» TASK STATEMENT
In the rows below, take the stretch from the line containing "CARBING FRONT ALUMINIUM" through the line containing "Know More About Us" and swap every "Marketing" for "Advertising", changing nothing else. Reproduce only that stretch, with the pictures omitted.

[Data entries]
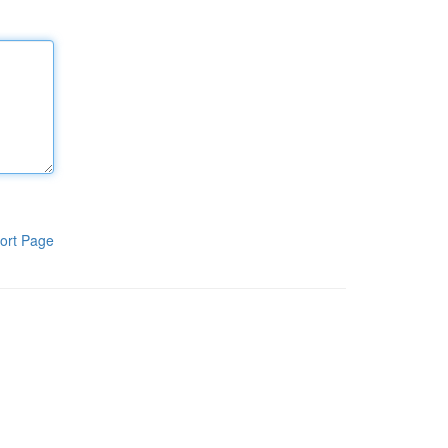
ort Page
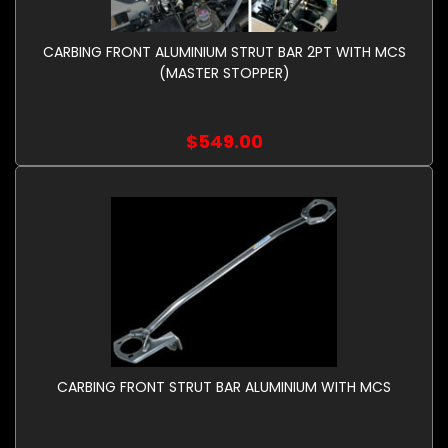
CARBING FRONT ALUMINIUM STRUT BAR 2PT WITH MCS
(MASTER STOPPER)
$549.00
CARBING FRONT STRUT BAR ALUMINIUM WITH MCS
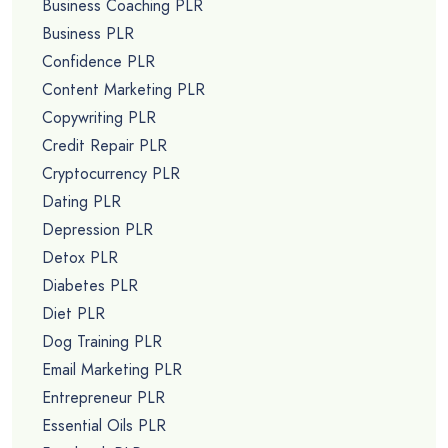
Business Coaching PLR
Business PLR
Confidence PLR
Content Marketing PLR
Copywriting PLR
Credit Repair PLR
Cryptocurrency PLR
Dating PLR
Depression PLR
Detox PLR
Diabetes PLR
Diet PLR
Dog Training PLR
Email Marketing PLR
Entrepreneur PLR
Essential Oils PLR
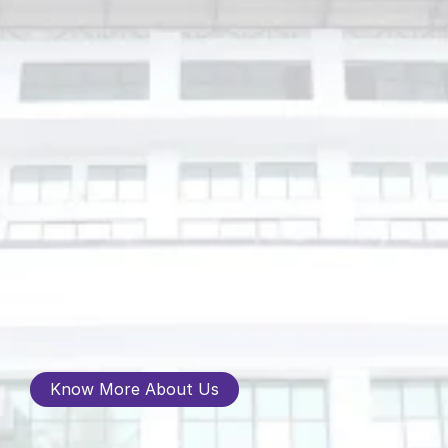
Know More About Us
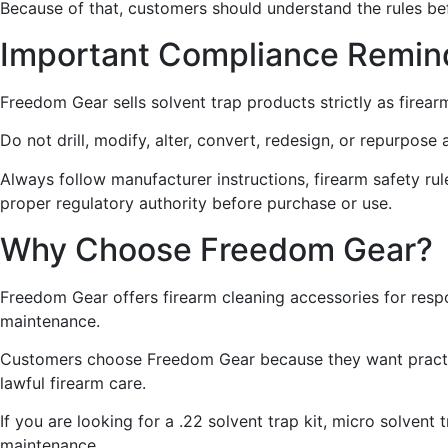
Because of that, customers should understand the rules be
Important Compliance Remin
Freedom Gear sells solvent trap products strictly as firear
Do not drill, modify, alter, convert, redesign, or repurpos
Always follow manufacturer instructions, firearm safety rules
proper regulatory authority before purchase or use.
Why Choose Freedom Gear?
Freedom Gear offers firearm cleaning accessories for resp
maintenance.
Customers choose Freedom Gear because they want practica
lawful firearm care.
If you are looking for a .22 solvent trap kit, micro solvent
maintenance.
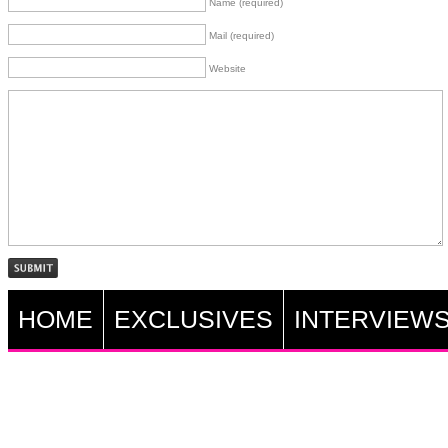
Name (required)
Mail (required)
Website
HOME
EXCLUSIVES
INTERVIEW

* * *

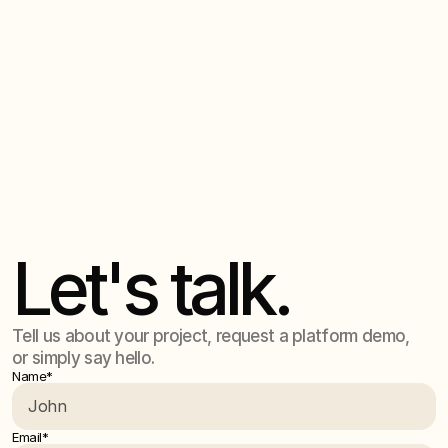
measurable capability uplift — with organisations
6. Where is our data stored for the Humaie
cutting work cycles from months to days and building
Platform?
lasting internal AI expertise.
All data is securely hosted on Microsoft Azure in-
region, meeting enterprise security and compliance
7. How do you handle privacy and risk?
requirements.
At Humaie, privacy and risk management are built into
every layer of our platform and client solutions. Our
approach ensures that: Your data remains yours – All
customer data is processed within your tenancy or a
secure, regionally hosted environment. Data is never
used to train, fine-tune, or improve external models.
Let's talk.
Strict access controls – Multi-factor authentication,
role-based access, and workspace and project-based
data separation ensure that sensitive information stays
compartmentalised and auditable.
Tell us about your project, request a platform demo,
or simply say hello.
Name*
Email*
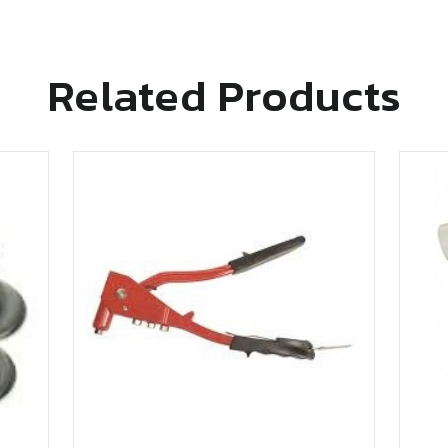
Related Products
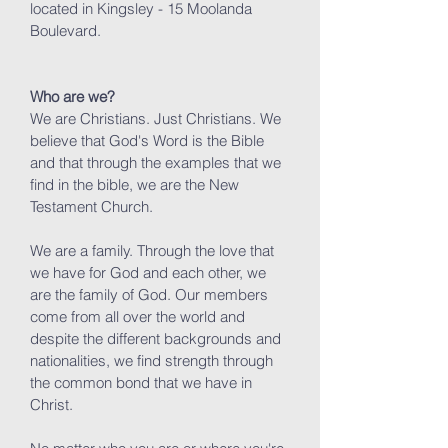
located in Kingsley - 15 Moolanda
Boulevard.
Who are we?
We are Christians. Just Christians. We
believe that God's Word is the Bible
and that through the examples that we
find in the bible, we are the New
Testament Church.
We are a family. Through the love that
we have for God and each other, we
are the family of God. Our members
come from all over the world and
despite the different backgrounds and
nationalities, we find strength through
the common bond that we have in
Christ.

» TASK RESPONSE
CARBING FRONT ALUMINIUM STRUT BAR 2PT WITH MCS
(MASTER STOPPER)
$549.00
CARBING FRONT STRUT BAR ALUMINIUM WITH MCS
Business Coaching PLR
Business PLR
Confidence PLR
Content Advertising PLR
Copywriting PLR
Credit Repair PLR
Cryptocurrency PLR
Dating PLR
Depression PLR
Detox PLR
Diabetes PLR
Diet PLR
Dog Training PLR
Email Advertising PLR
Entrepreneur PLR
Essential Oils PLR
Know More About Us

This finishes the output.